En la improvisada y polvorienta pista de baile encontré caciques indígenas martirizados por los españoles cuatrocientos años atrás, esclavos emancipados, líderes independentistas de la gesta patriótica, personalidades del acontecer histórico mundial ya fallecidas e incluso a la Virgen María y algún discípulo de Jesús.
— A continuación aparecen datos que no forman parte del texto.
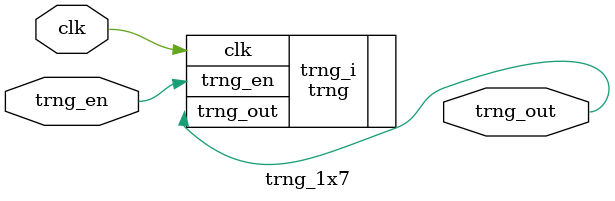
<source format=sv>


`default_nettype none

module trng_1x7 (
    input  clk,     // Sampling clock
    input  trng_en, // Enable all ring oscillators
    output trng_out // Output of the trng
);

    localparam NUM_OSCILLATORS = 1;
    localparam NUM_INVERTER = 7;

    trng #(
        .NUM_INVERTER       (NUM_INVERTER),
        .NUM_OSCILLATORS    (NUM_OSCILLATORS)
    ) trng_i (
        .clk        (clk),
        .trng_en    (trng_en),
        .trng_out   (trng_out)
    );

endmodule

</source>
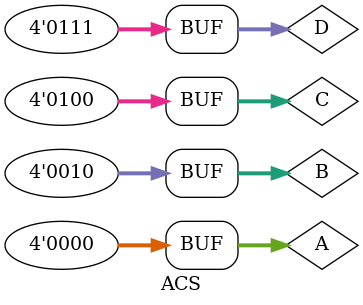
<source format=v>
`timescale 1ns / 1ps


module ACS;

	// Inputs
	reg [3:0] A;
	reg [3:0] B;
	reg [3:0] C;
	reg [3:0] D;

	// Outputs
	wire [7:0] S;

	// Instantiate the Unit Under Test (UUT)
	door uut (
		.S(S), 
		.A(A), 
		.B(B), 
		.C(C), 
		.D(D)
	);

	initial begin
		// Initialize Inputs
		A = 4'b0000;
		B = 4'b0010;
		C = 4'b0100;
		D = 4'b0111;
		#100;
        
		// Add stimulus here

	end
      
endmodule


</source>
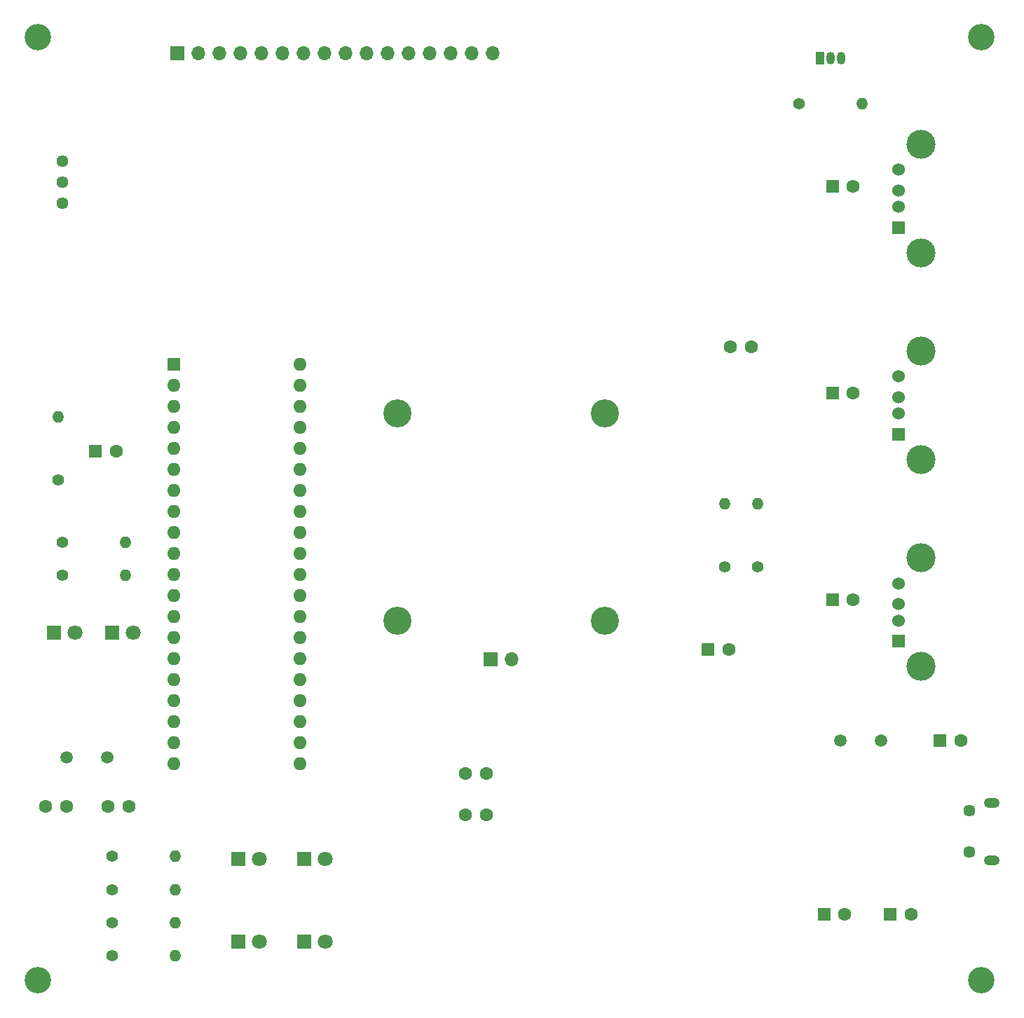
<source format=gbr>
%TF.GenerationSoftware,KiCad,Pcbnew,7.0.10*%
%TF.CreationDate,2024-06-02T12:02:40+08:00*%
%TF.ProjectId,pcb,7063622e-6b69-4636-9164-5f7063625858,rev?*%
%TF.SameCoordinates,Original*%
%TF.FileFunction,Soldermask,Bot*%
%TF.FilePolarity,Negative*%
%FSLAX46Y46*%
G04 Gerber Fmt 4.6, Leading zero omitted, Abs format (unit mm)*
G04 Created by KiCad (PCBNEW 7.0.10) date 2024-06-02 12:02:40*
%MOMM*%
%LPD*%
G01*
G04 APERTURE LIST*
%ADD10R,1.524000X1.524000*%
%ADD11C,1.524000*%
%ADD12C,3.500000*%
%ADD13C,1.600000*%
%ADD14C,1.500000*%
%ADD15C,1.400000*%
%ADD16O,1.400000X1.400000*%
%ADD17C,3.200000*%
%ADD18C,3.400000*%
%ADD19R,1.700000X1.700000*%
%ADD20O,1.700000X1.700000*%
%ADD21R,1.600000X1.600000*%
%ADD22O,1.600000X1.600000*%
%ADD23R,1.800000X1.800000*%
%ADD24C,1.800000*%
%ADD25C,1.440000*%
%ADD26O,1.900000X1.200000*%
%ADD27C,1.450000*%
%ADD28R,1.050000X1.500000*%
%ADD29O,1.050000X1.500000*%
G04 APERTURE END LIST*
D10*
%TO.C,J3*%
X171000000Y-90000000D03*
D11*
X171000000Y-87500000D03*
X171000000Y-85500000D03*
X171000000Y-83000000D03*
D12*
X173710000Y-93070000D03*
X173710000Y-79930000D03*
%TD*%
D13*
%TO.C,C1*%
X150700000Y-79450000D03*
X153200000Y-79450000D03*
%TD*%
D14*
%TO.C,Y2*%
X164000000Y-127000000D03*
X168900000Y-127000000D03*
%TD*%
D15*
%TO.C,R1*%
X150000000Y-106000000D03*
D16*
X150000000Y-98380000D03*
%TD*%
D15*
%TO.C,R10*%
X159000000Y-50000000D03*
D16*
X166620000Y-50000000D03*
%TD*%
D17*
%TO.C,H3*%
X181000000Y-156000000D03*
%TD*%
D18*
%TO.C,M1*%
X110500000Y-87500000D03*
X110500000Y-112500000D03*
X135500000Y-87500000D03*
X135500000Y-112500000D03*
D19*
X121690000Y-117200000D03*
D20*
X124230000Y-117200000D03*
%TD*%
D21*
%TO.C,U2*%
X83440000Y-81520000D03*
D22*
X83440000Y-84060000D03*
X83440000Y-86600000D03*
X83440000Y-89140000D03*
X83440000Y-91680000D03*
X83440000Y-94220000D03*
X83440000Y-96760000D03*
X83440000Y-99300000D03*
X83440000Y-101840000D03*
X83440000Y-104380000D03*
X83440000Y-106920000D03*
X83440000Y-109460000D03*
X83440000Y-112000000D03*
X83440000Y-114540000D03*
X83440000Y-117080000D03*
X83440000Y-119620000D03*
X83440000Y-122160000D03*
X83440000Y-124700000D03*
X83440000Y-127240000D03*
X83440000Y-129780000D03*
X98680000Y-129780000D03*
X98680000Y-127240000D03*
X98680000Y-124700000D03*
X98680000Y-122160000D03*
X98680000Y-119620000D03*
X98680000Y-117080000D03*
X98680000Y-114540000D03*
X98680000Y-112000000D03*
X98680000Y-109460000D03*
X98680000Y-106920000D03*
X98680000Y-104380000D03*
X98680000Y-101840000D03*
X98680000Y-99300000D03*
X98680000Y-96760000D03*
X98680000Y-94220000D03*
X98680000Y-91680000D03*
X98680000Y-89140000D03*
X98680000Y-86600000D03*
X98680000Y-84060000D03*
X98680000Y-81520000D03*
%TD*%
D21*
%TO.C,C3*%
X148000000Y-116000000D03*
D13*
X150500000Y-116000000D03*
%TD*%
D10*
%TO.C,J4*%
X171000000Y-115000000D03*
D11*
X171000000Y-112500000D03*
X171000000Y-110500000D03*
X171000000Y-108000000D03*
D12*
X173710000Y-118070000D03*
X173710000Y-104930000D03*
%TD*%
D15*
%TO.C,R3*%
X69500000Y-95500000D03*
D16*
X69500000Y-87880000D03*
%TD*%
D23*
%TO.C,D3*%
X91235000Y-141340000D03*
D24*
X93775000Y-141340000D03*
%TD*%
D15*
%TO.C,R4*%
X70000000Y-107000000D03*
D16*
X77620000Y-107000000D03*
%TD*%
D13*
%TO.C,C10*%
X118710000Y-131000000D03*
X121210000Y-131000000D03*
%TD*%
D23*
%TO.C,D6*%
X99235000Y-151340000D03*
D24*
X101775000Y-151340000D03*
%TD*%
D21*
%TO.C,C4*%
X74000000Y-92000000D03*
D13*
X76500000Y-92000000D03*
%TD*%
D21*
%TO.C,C13*%
X163000000Y-110000000D03*
D13*
X165500000Y-110000000D03*
%TD*%
D15*
%TO.C,R9*%
X76000000Y-153000000D03*
D16*
X83620000Y-153000000D03*
%TD*%
D21*
%TO.C,C11*%
X163000000Y-60000000D03*
D13*
X165500000Y-60000000D03*
%TD*%
D25*
%TO.C,RV1*%
X70000000Y-57000000D03*
X70000000Y-59540000D03*
X70000000Y-62080000D03*
%TD*%
D17*
%TO.C,H4*%
X67000000Y-156000000D03*
%TD*%
D15*
%TO.C,R6*%
X76000000Y-141000000D03*
D16*
X83620000Y-141000000D03*
%TD*%
D13*
%TO.C,C9*%
X118710000Y-136000000D03*
X121210000Y-136000000D03*
%TD*%
D26*
%TO.C,J1*%
X182237500Y-141500000D03*
D27*
X179537500Y-140500000D03*
X179537500Y-135500000D03*
D26*
X182237500Y-134500000D03*
%TD*%
D23*
%TO.C,D5*%
X99235000Y-141340000D03*
D24*
X101775000Y-141340000D03*
%TD*%
D14*
%TO.C,Y1*%
X70500000Y-129000000D03*
X75400000Y-129000000D03*
%TD*%
D13*
%TO.C,C7*%
X68000000Y-135000000D03*
X70500000Y-135000000D03*
%TD*%
D21*
%TO.C,C12*%
X163000000Y-85000000D03*
D13*
X165500000Y-85000000D03*
%TD*%
D23*
%TO.C,D2*%
X76000000Y-114000000D03*
D24*
X78540000Y-114000000D03*
%TD*%
D17*
%TO.C,H1*%
X67000000Y-42000000D03*
%TD*%
D21*
%TO.C,C2*%
X176000000Y-127000000D03*
D13*
X178500000Y-127000000D03*
%TD*%
D19*
%TO.C,U4*%
X83890000Y-43910000D03*
D20*
X86430000Y-43910000D03*
X88970000Y-43910000D03*
X91510000Y-43910000D03*
X94050000Y-43910000D03*
X96590000Y-43910000D03*
X99130000Y-43910000D03*
X101670000Y-43910000D03*
X104210000Y-43910000D03*
X106750000Y-43910000D03*
X109290000Y-43910000D03*
X111830000Y-43910000D03*
X114370000Y-43910000D03*
X116910000Y-43910000D03*
X119450000Y-43910000D03*
X121990000Y-43910000D03*
%TD*%
D15*
%TO.C,R5*%
X70000000Y-103000000D03*
D16*
X77620000Y-103000000D03*
%TD*%
D10*
%TO.C,J2*%
X171000000Y-65000000D03*
D11*
X171000000Y-62500000D03*
X171000000Y-60500000D03*
X171000000Y-58000000D03*
D12*
X173710000Y-68070000D03*
X173710000Y-54930000D03*
%TD*%
D15*
%TO.C,R7*%
X76000000Y-149000000D03*
D16*
X83620000Y-149000000D03*
%TD*%
D15*
%TO.C,R8*%
X76000000Y-145000000D03*
D16*
X83620000Y-145000000D03*
%TD*%
D23*
%TO.C,D1*%
X69000000Y-114000000D03*
D24*
X71540000Y-114000000D03*
%TD*%
D17*
%TO.C,H2*%
X181000000Y-42000000D03*
%TD*%
D23*
%TO.C,D4*%
X91235000Y-151340000D03*
D24*
X93775000Y-151340000D03*
%TD*%
D28*
%TO.C,Q1*%
X161500000Y-44500000D03*
D29*
X162770000Y-44500000D03*
X164040000Y-44500000D03*
%TD*%
D13*
%TO.C,C8*%
X75500000Y-135000000D03*
X78000000Y-135000000D03*
%TD*%
D21*
%TO.C,C5*%
X170000000Y-148000000D03*
D13*
X172500000Y-148000000D03*
%TD*%
D15*
%TO.C,R2*%
X154000000Y-106000000D03*
D16*
X154000000Y-98380000D03*
%TD*%
D21*
%TO.C,C6*%
X162000000Y-148000000D03*
D13*
X164500000Y-148000000D03*
%TD*%
M02*

</source>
De vez en cuando, el furor de la energía se detenía en el ambiente y entonces nos dábamos cuenta de que alguien en algún lugar de la carpa tenía algo que decir. Así, escuché palabras, siempre incomprensibles para mi mente infantil, en las cuales presentía un profundo valor esotérico. Escuche designios premonitorios e incluso amorosos y bondadosos consejos para algunos de los presentes. También oí manifestaciones verbales en otros idiomas, algunos identificables y otros no.
En el transcurso de la noche, el aura del lugar y las personas fue cambiando de aquel tono amarrillo intenso flameante, pasando por diferentes grados de ocre, ocre rojizo hasta que hacia el final de la madrugada, había llegado a verse completamente marrón. Mis ojos, que habían estado batallando contra el sueño para no perderse nada de aquel estupor, ante el desgastado colorido áurico se rindieron. A esa hora, ya no había nada que hacer.